Monday, November 15, 2021

Religion, Faith, and Spirituality

I’m wondering...how religion, faith, and spirituality are unique, even as they also overlap or inter-relate.  

I probably used to assume that these were all just different words for a fairly common thing.  Now I'm not so sure.

I think I can see each distinctly now, each with the possibility of contributing to the other, but not necessarily doing so.

While the theory involved may be captivating (it is to me, at least), I suspect my experience with each is more personal (as most things are).

Faith for me has probably been more religion than I had realized.  But, once I saw the religion of it, I wanted to distance myself from it.  Spirituality, then, became the outlet, the alternative...the way for me to retain something deeply embedded within me about faith.  But, it too began to feel like, though a necessary reality-check, something that in and of itself was not enough.  

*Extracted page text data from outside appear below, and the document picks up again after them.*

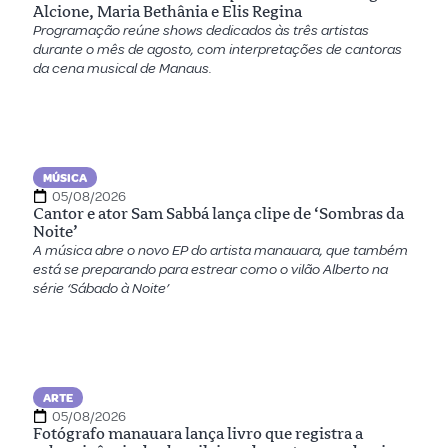
Alcione, Maria Bethânia e Elis Regina
Programação reúne shows dedicados às três artistas
durante o mês de agosto, com interpretações de cantoras
da cena musical de Manaus.
MÚSICA
05/08/2026
Cantor e ator Sam Sabbá lança clipe de ‘Sombras da
Noite’
A música abre o novo EP do artista manauara, que também
está se preparando para estrear como o vilão Alberto na
série ‘Sábado à Noite’
ARTE
05/08/2026
Fotógrafo manauara lança livro que registra a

To be honest, I am still exploring some of the range of spirituality, as awareness seems to strike much closer to the center of what all this is about.  

But, faith stills feels like it, in some ways, stands alone.  There is likely a partnership in all three, but there is also a center and that center has something to do with the deepest sense of trust that we have (or need to have).  It is, in that way, a faith that there is something to be trusted.  Something that I need to trust; something that is greater than even my capacity to do it.

So, the question emerges for me is, what is it that I have faith in?  Especially, if it is no longer a given that it is something represented (at least exclusively) by religion.  If faith is the substance of what is,  spirituality is perhaps the means of accessing that it — the substance of what I trust in.  

At the end of day, it comes down to what I believe, not because of what someone says I should believe in, but because of what the spirit of existence, and my own existence, leaves me with.  And that is a sense of what is true about reality and my particular co-existence with it.  Essentially, we believe what we're trusting in.  That, to me, feels like what faith is — what my faith is and how that faith is compatible with the faith of others, who trust something bigger than what may be believed at any given moment.

Religion, it seems to me, is what brought me to my faith.  And, I suspect that as my faith continues to evolve and grow, through my experience with the spiritual nature of all things, I will in some unexpected way contribute to a better and more wholistic kind of religion.